Moi : bien vu, je suis de Casablanca et je n'ai jamais eu qu'une tortue.

Vieil homme : ah, c'est donc ça... Ce qui explique notre grande proximité et notre grande différence.

Moi : et le chien, qu'est il devenu ?

Vieil homme : mon père a payé l'impôt et on a récupéré le cabot. Je n'aime pas trop les chiens, ça mord et c'est plein de microbes. Je préfère les humains. Dites, pourquoi ce jeune garçon nous regarde ? Et pourquoi son grand-père me fait des clins d'oeils ?

Moi : je pense que c'est un problème moteur et non un clin d'oeil.

Vieil homme : pouvez-vous lui demander son âge et son métier ?

Moi : bien sûr... Voilà, il a 65 ans. Il a eu un AVC à 55 ans. Il était chercheur au CNRS en biologie. Le jeune homme c'est l'un de ses deux fils.

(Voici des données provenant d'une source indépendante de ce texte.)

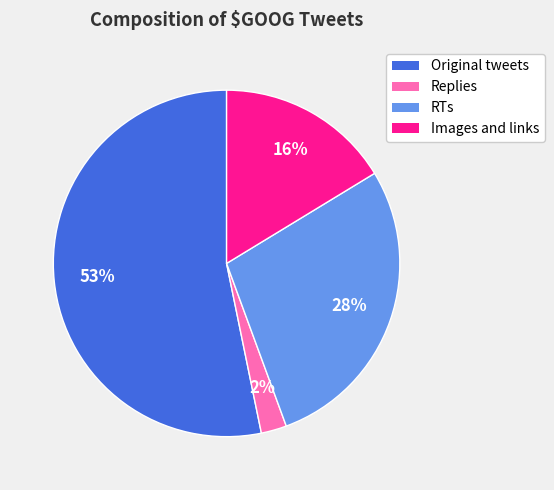

What is the largest slice in the pie chart?

Original tweets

Vieil homme : moi qui ai 94 ans je pourrais être son père. C'est terrible. Dites-lui que ma surdité est un vrai problème, que je ne peux pas vraiment discuter avec lui, que j'étais pneumologue, et demandez-lui dans quel domaine de la biologie il travaillait.

Moi : alors, il dit qu'il est content de faire votre connaissance. Il travaillait entre autre, sur l'orientation des cellules des poils de mouches, poils qui pourraient nous faire faire des avancées majeurs dans le domaine de la surdité. Incroyable, non ?

Vieil homme : dites-lui que mes oreilles sont pleines de poils et que je peux les donner à la science si ça peut l'aider ha ha ha.

Moi : ha...

Mon rire s'étrangle instantanément car je découvre le doux regard du jeune homme sur son père. Une énorme émotion m'écrase les poumons. J'avale de l'air comme si je me noyais...et je me mets à pleurer sans pouvoir m'arrêter. La situation de ce père et de son fils est tellement douloureuse... Et de réaliser que j'ai exactement l'âge qu'avait cet homme quand il a été foudroyé.